The escalating temperatures on Earth have sparked significant concern. In a concerning development, scientists stationed at the eastern edge of the Antarctic plateau, specifically at the Concordia research station, have documented a related phenomenon. On March 18, 2022, they observed the biggest temperature rise on the planet that was ever recorded at the meteorological center.
A world record temperature of 38.5 degrees centigrade was noted, which was a significant surge above its seasonal average.
The alarming temperature surge, that too in one of the coldest regions on Earth left researchers concerned amid fears of catastrophe. The science head of the British Antarctic Survey, Professor Michael Meredith found the phenomenon to be a “simply mind-boggling” affair. “If we had a 40C rise in the UK now that would take temperatures for a spring day to over 50C – and that would be deadly for the population,” he said, as quoted by The Guardian. Sharing the sentiment was the University of Exeter Professor Martin Siegert. “ It is extraordinary and a real concern,” he said to the Observer.
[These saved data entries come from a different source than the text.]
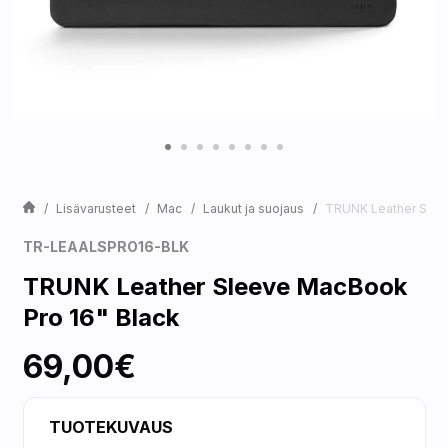
Lisävarusteet
Mac
Laukut ja suojaus
TRUNK Leather Slee
TR-LEAALSPRO16-BLK
TRUNK Leather Sleeve MacBook
Pro 16" Black
69,00€
TUOTEKUVAUS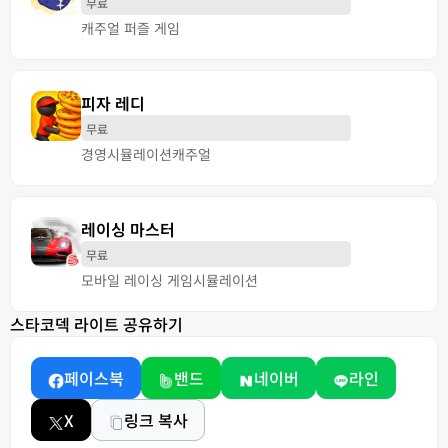
무료
캐주얼 퍼즐 게임
피자 레디
무료
경영
시뮬레이션
캐주얼
레이싱 마스터
무료
모바일 레이싱 게임
시뮬레이션
스타코덱 라이트 공유하기
페이스북
밴드
네이버
라인
X
링크 복사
Scientists claim that an increasing amount of warm and humid air from lower latitudes has penetrated deep into Antarctica by poleward winds. Some reports of unsettling meteorological abnormalities throughout the continent in the last two years include the shrinking of the sea ice levels surrounding the continent which have been previously stable for almost a century. Also, the glaciers that border the west Antarctic ice sheet are losing mass to the ocean at an accelerating rate.
Concerns have been raised by these occurrences that the Antarctic, which was previously believed to be too freezing to experience the early effects of global warming, is now succumbing to the increasing amounts of greenhouse gases that humans continue to release into the atmosphere through their activities.
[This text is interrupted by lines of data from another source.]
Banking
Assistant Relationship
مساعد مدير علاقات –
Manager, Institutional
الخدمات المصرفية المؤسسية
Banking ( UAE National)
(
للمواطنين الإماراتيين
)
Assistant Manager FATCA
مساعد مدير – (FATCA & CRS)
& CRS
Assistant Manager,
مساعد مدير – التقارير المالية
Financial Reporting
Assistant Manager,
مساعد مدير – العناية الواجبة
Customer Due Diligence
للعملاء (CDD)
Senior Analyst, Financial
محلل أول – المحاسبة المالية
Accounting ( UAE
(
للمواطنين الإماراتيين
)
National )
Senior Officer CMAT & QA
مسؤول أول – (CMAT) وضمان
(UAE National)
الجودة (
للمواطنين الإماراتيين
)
Given that west Antarctica's ice sheets and glaciers are continuing to recede, there is now an actual danger that some sizable sea level rises will take place in the next decades. Warming ocean water is eroding these at their bases, and they may completely collapse in a few decades. Sea levels would rise by 5 meters if they completely vanish, endangering coastal communities all around the world.
Besides the human concern, there also lies “serious ecological impacts that threaten to spread through the food chain” claims chemical oceanographer Professor Kate Hendry, based at the British Antarctic Survey.